DATA SHOWN below:
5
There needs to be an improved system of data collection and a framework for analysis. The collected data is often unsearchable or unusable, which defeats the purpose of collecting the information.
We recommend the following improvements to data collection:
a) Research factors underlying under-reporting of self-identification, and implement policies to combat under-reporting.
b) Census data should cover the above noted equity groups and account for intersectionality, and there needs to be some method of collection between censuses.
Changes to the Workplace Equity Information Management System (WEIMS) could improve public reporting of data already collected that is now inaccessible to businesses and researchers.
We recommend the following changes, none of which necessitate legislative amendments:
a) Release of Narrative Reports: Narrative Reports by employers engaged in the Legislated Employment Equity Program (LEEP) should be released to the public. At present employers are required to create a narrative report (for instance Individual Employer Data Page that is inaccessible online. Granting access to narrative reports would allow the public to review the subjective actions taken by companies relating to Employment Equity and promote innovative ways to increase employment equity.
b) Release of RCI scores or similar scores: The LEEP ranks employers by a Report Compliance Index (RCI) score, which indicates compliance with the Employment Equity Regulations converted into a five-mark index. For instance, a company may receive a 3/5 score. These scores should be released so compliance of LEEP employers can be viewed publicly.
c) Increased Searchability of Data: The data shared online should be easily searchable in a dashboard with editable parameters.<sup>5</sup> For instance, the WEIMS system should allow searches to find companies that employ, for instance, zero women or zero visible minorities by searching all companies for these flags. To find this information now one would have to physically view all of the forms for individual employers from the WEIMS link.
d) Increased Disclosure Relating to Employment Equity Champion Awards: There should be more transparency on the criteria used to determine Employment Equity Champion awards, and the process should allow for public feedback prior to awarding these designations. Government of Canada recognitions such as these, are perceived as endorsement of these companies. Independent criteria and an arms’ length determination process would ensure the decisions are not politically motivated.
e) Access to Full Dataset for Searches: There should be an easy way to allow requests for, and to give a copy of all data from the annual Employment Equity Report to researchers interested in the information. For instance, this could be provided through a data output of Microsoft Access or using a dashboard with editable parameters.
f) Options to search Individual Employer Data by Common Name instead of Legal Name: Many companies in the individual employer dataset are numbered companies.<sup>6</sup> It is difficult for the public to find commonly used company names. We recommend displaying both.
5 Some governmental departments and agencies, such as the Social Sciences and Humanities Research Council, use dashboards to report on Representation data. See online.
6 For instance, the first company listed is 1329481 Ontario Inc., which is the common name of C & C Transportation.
End of DATA SHOWN.
DATA SHOWN below:
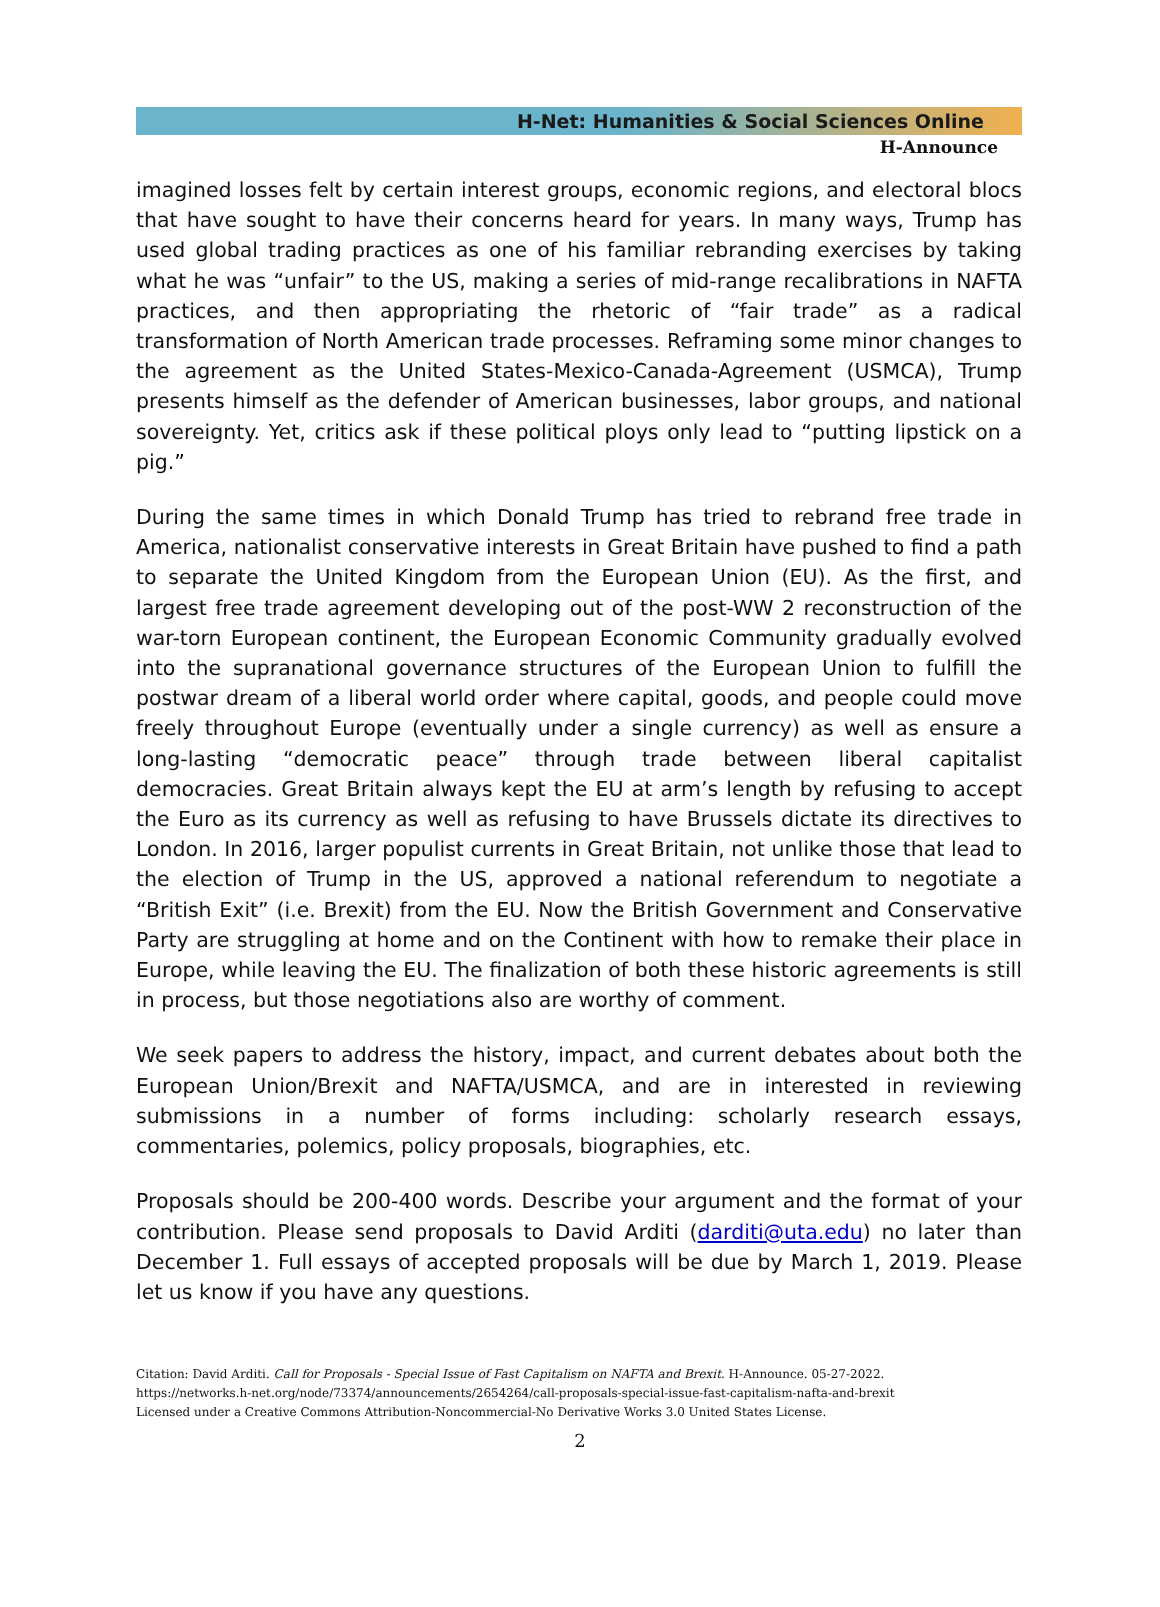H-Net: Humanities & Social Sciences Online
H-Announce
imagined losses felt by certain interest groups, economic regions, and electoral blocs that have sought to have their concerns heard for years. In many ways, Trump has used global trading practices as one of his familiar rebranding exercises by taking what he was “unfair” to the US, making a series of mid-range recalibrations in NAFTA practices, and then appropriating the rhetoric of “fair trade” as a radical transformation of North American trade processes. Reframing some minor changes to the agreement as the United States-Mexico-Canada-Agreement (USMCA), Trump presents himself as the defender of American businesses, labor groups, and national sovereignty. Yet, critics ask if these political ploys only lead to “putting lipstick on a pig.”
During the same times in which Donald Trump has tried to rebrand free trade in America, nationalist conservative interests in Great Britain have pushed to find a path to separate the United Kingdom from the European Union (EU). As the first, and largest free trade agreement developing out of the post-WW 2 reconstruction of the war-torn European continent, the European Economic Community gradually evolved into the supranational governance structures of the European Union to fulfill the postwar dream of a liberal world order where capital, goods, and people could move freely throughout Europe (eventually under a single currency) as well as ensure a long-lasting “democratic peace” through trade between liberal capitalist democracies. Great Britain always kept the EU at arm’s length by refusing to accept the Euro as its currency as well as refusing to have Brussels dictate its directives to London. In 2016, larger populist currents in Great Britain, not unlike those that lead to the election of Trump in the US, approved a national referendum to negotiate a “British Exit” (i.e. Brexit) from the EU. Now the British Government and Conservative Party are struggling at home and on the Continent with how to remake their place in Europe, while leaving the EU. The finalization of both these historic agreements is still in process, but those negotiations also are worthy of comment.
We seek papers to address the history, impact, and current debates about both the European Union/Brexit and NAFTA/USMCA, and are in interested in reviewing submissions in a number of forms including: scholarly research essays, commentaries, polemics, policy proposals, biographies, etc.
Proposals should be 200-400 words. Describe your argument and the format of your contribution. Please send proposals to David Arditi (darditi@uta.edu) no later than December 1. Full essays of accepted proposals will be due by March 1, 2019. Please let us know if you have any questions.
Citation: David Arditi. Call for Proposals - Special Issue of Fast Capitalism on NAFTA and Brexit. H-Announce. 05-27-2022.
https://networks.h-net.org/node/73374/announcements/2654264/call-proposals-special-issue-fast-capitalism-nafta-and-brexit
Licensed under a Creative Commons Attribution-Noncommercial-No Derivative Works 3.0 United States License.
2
End of DATA SHOWN.
Whenever a line of the listing contains the word "needs", it counts; say the total only.

• _EXERCISE RESULT_
2